## Aim of the task
Look through the listing below for the line with "Table 2. Associations" and the line with "Figure 2. Score". Copy both, along with every line between them, exactly and with no pictures.

## Data excerpts

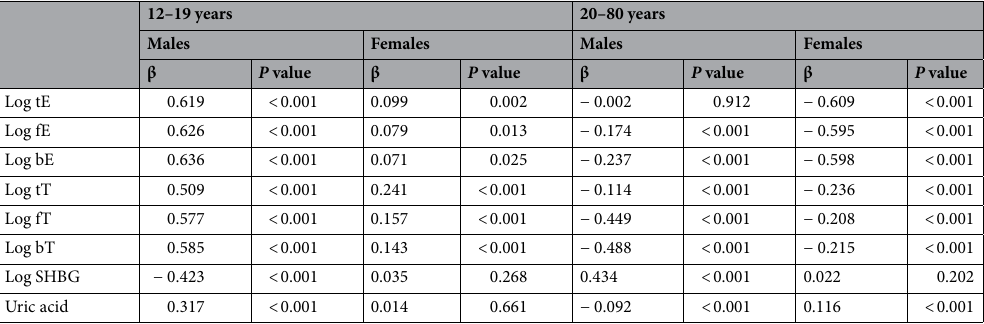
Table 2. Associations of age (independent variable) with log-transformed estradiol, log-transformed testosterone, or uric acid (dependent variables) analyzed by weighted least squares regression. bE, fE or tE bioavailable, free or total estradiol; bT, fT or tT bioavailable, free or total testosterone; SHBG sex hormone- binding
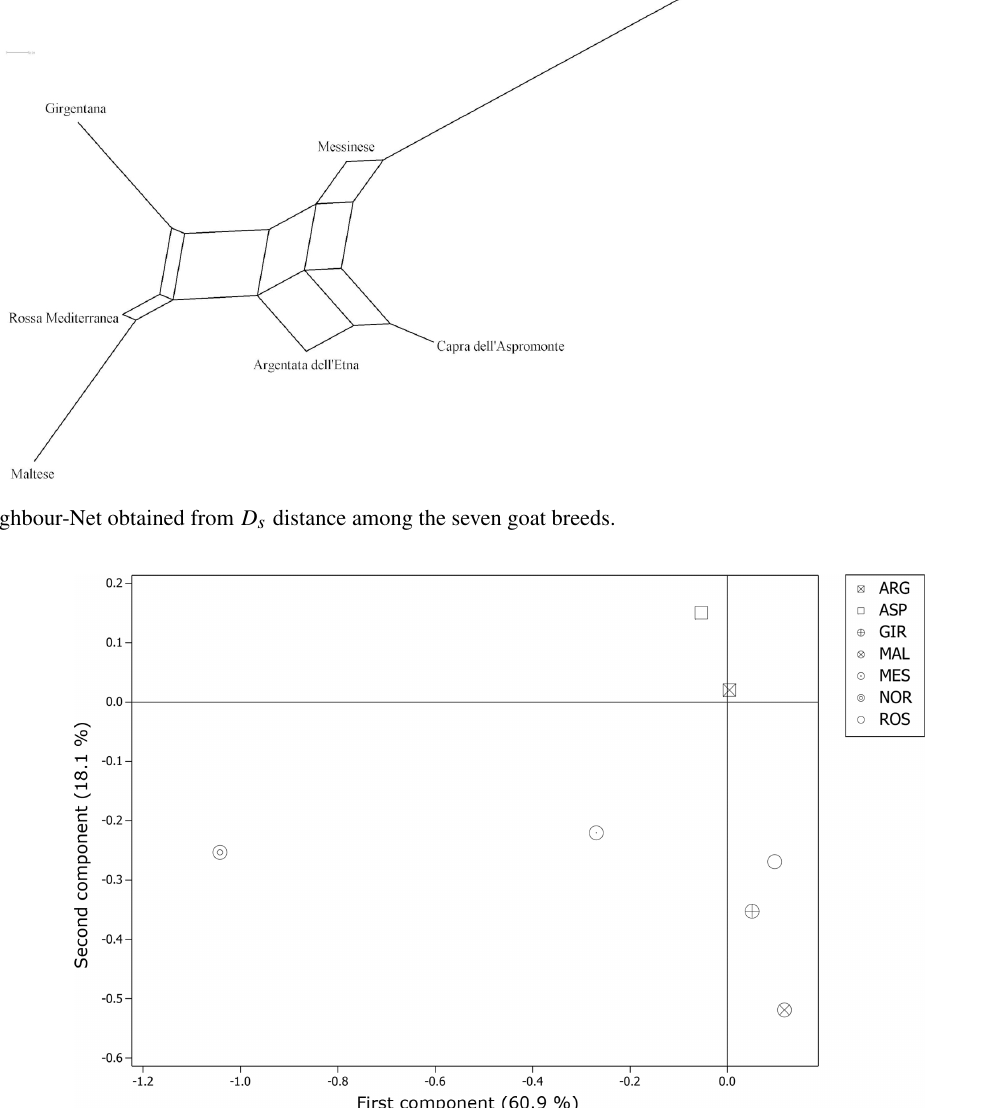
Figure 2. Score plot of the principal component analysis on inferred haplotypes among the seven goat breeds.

* * *

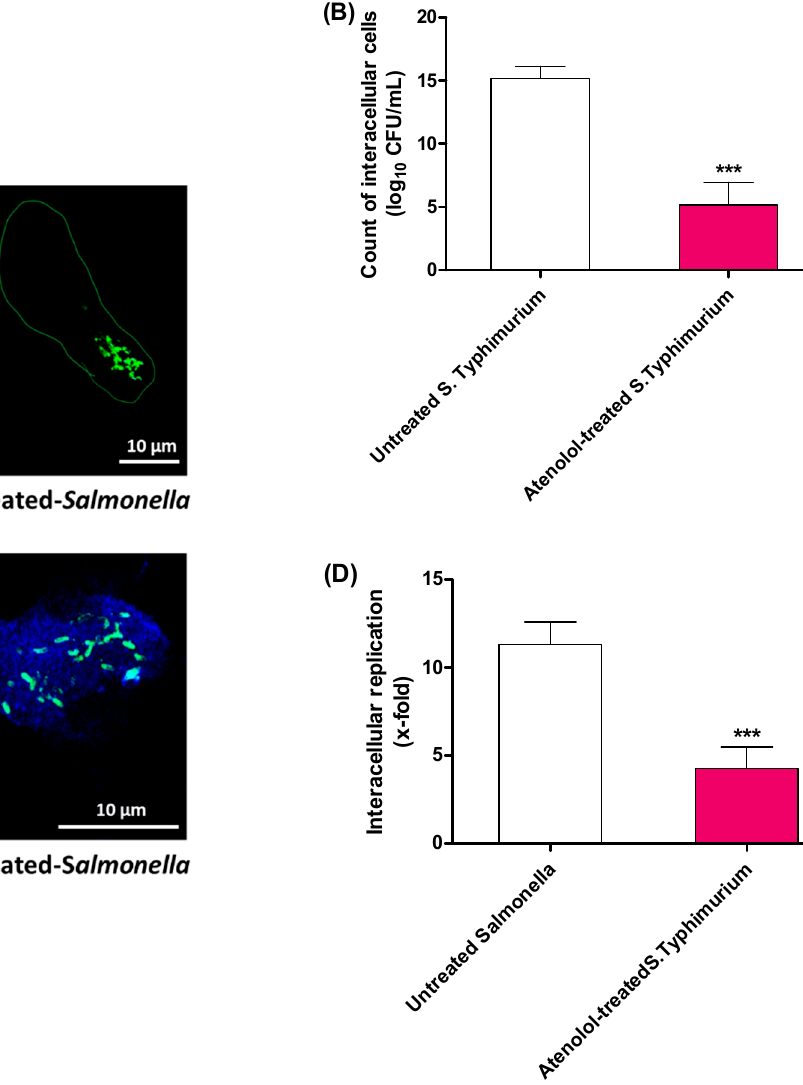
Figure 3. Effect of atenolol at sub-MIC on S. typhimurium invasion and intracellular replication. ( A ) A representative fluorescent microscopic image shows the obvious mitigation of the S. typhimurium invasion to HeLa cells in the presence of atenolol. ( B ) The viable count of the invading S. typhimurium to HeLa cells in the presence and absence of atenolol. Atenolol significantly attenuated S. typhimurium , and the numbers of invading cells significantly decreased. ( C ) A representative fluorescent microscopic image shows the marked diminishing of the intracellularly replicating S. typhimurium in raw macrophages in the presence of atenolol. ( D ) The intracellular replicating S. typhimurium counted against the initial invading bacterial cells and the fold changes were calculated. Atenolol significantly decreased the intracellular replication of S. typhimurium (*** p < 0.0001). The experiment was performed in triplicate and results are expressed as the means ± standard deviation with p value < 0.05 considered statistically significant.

* * *

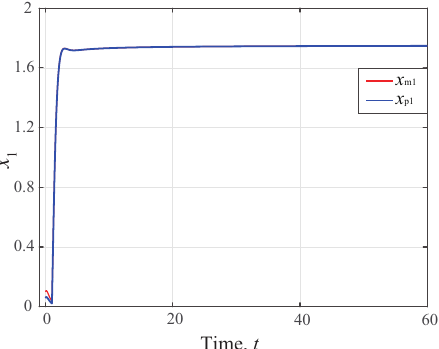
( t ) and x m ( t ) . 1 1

## Output of the task
Table 2. Associations of age (independent variable) with log-transformed estradiol, log-transformed testosterone, or uric acid (dependent variables) analyzed by weighted least squares regression. bE, fE or tE bioavailable, free or total estradiol; bT, fT or tT bioavailable, free or total testosterone; SHBG sex hormone- binding
Figure 2. Score plot of the principal component analysis on inferred haplotypes among the seven goat breeds.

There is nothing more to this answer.